Keypoint text descriptions:

-----

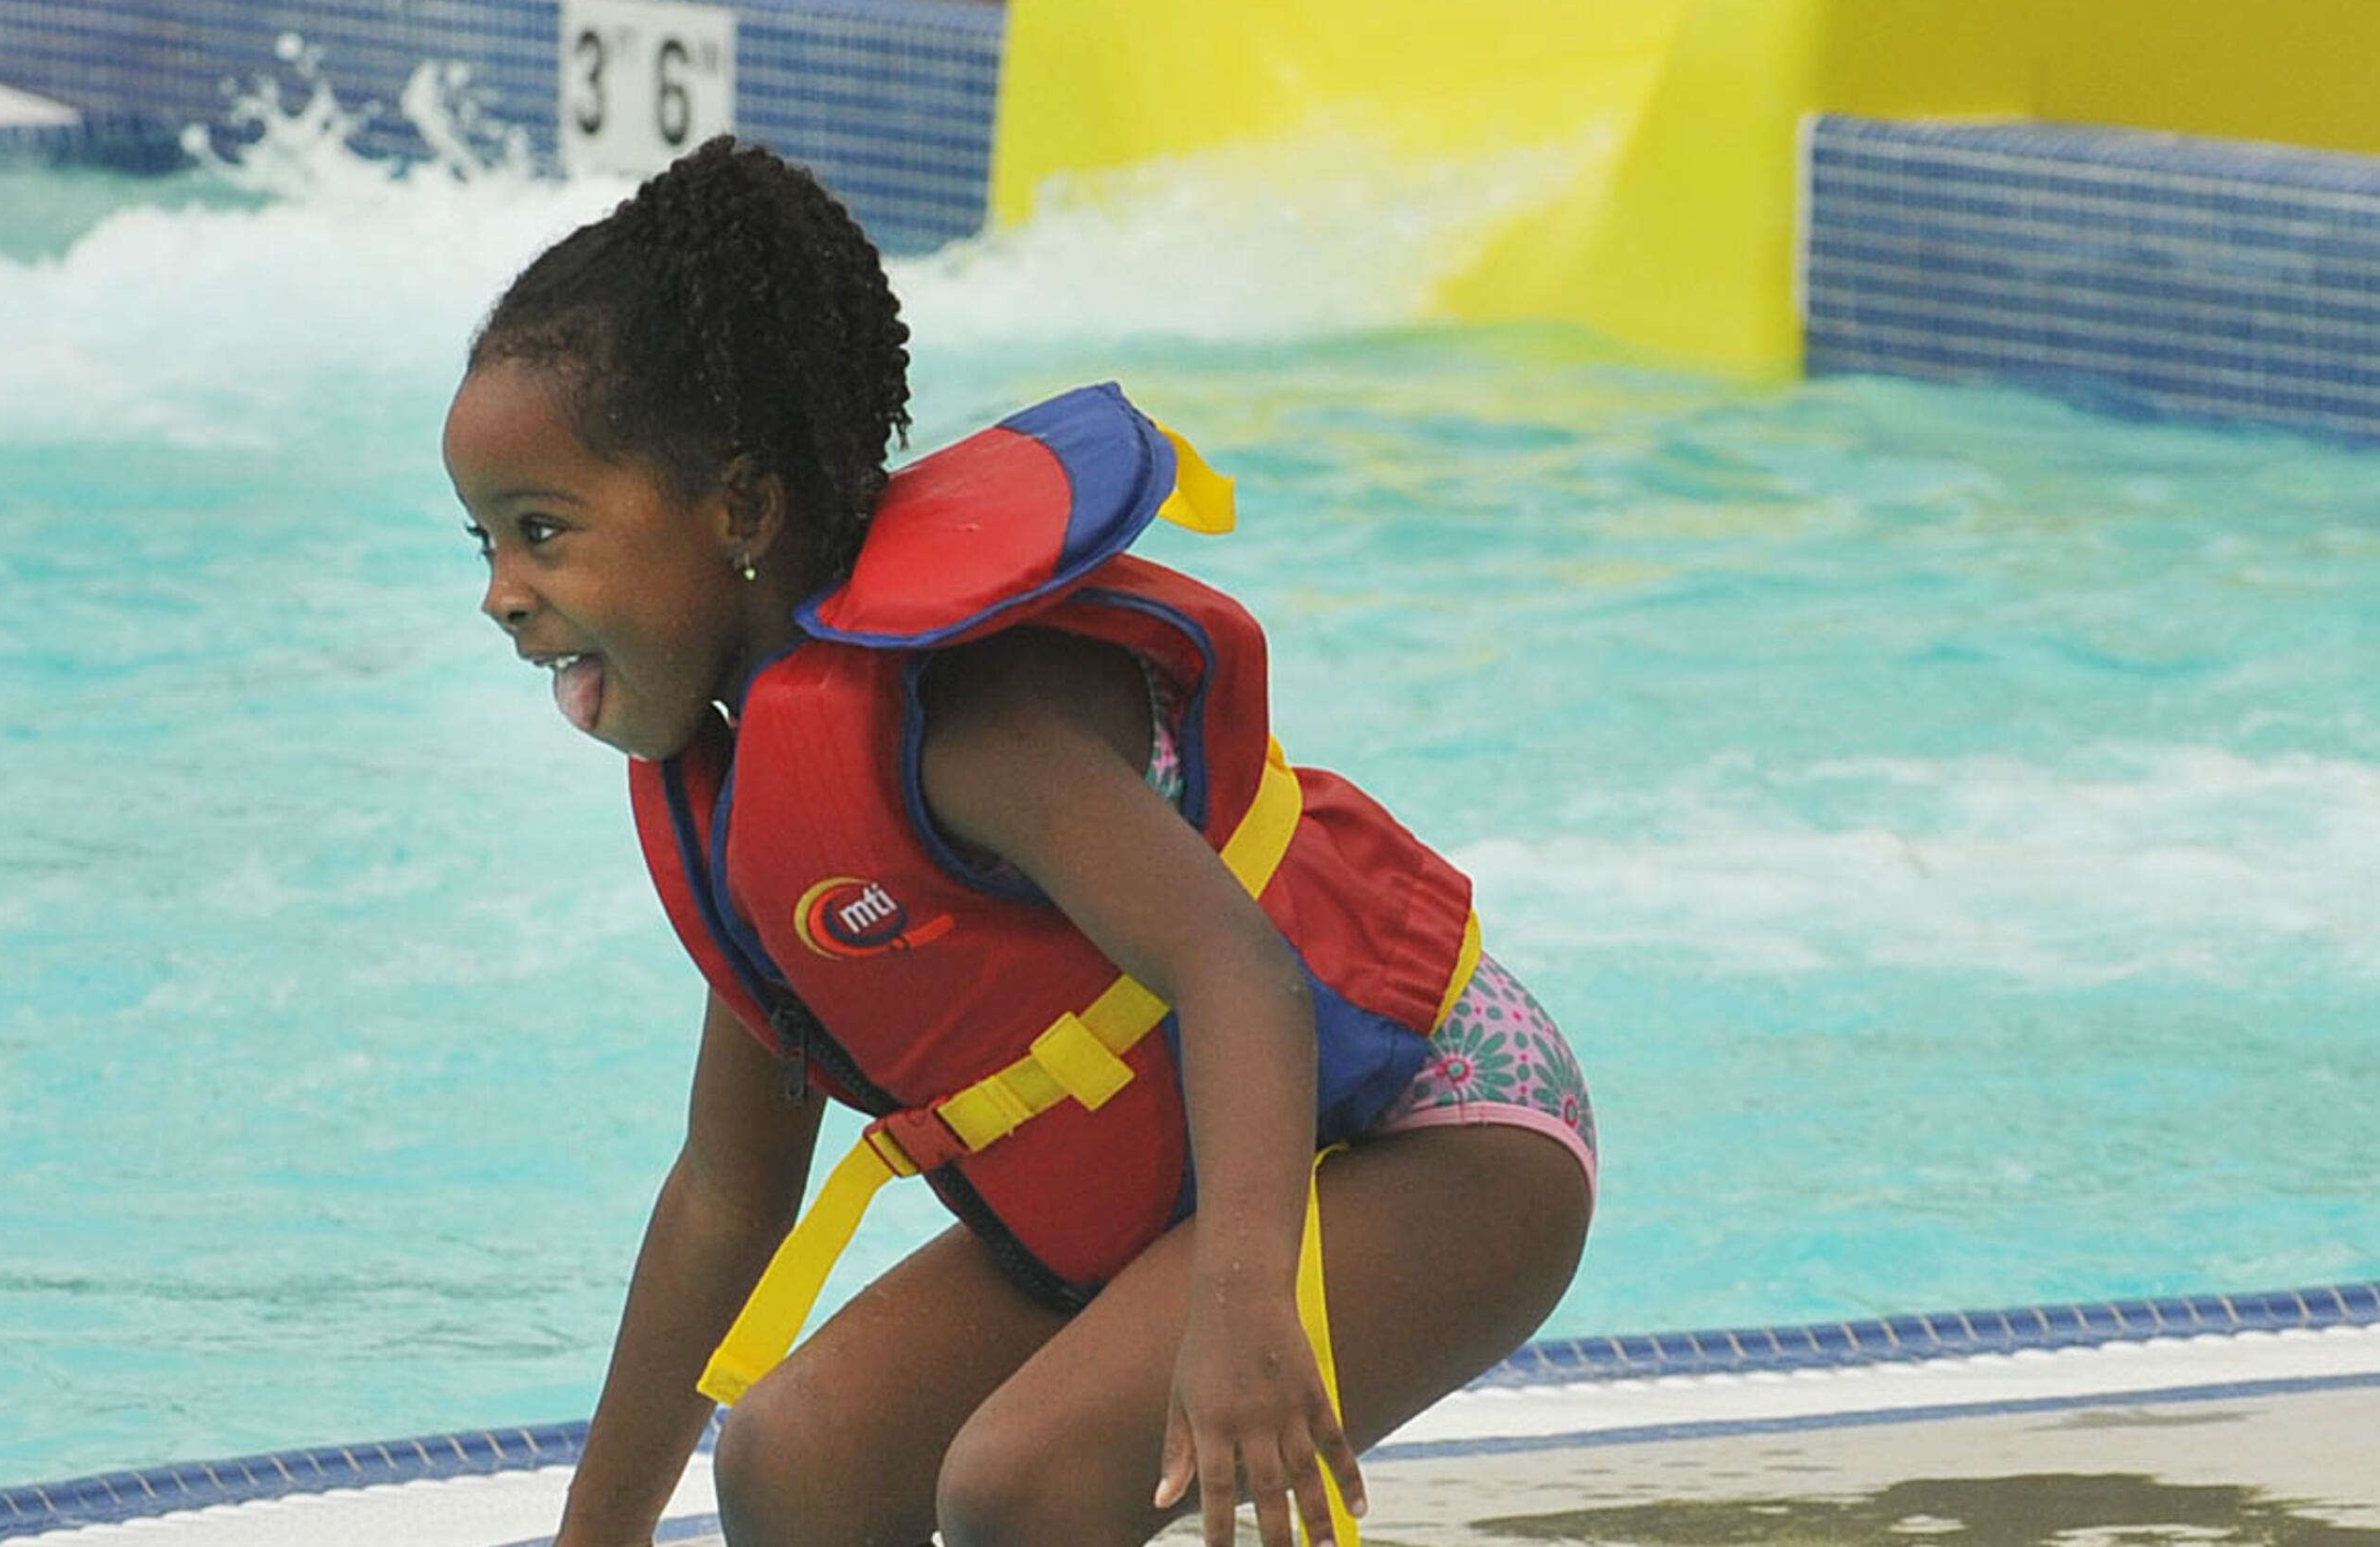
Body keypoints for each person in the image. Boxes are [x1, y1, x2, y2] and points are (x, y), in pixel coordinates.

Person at [441, 137, 1595, 1547]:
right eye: (484, 543)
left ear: (738, 508)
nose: (502, 594)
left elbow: (1239, 972)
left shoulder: (964, 723)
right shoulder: (763, 812)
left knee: (1020, 1483)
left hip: (1435, 1130)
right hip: (1189, 1175)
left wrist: (1245, 1314)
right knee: (794, 1461)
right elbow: (728, 1200)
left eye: (541, 532)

-----

Exercise: Filter the entries above down to the lines containing the word "left".

Response below:
left ear: (738, 508)
left elbow: (1239, 972)
left shoulder: (964, 723)
left knee: (1020, 1483)
left hip: (1435, 1130)
left wrist: (1245, 1314)
left eye: (541, 532)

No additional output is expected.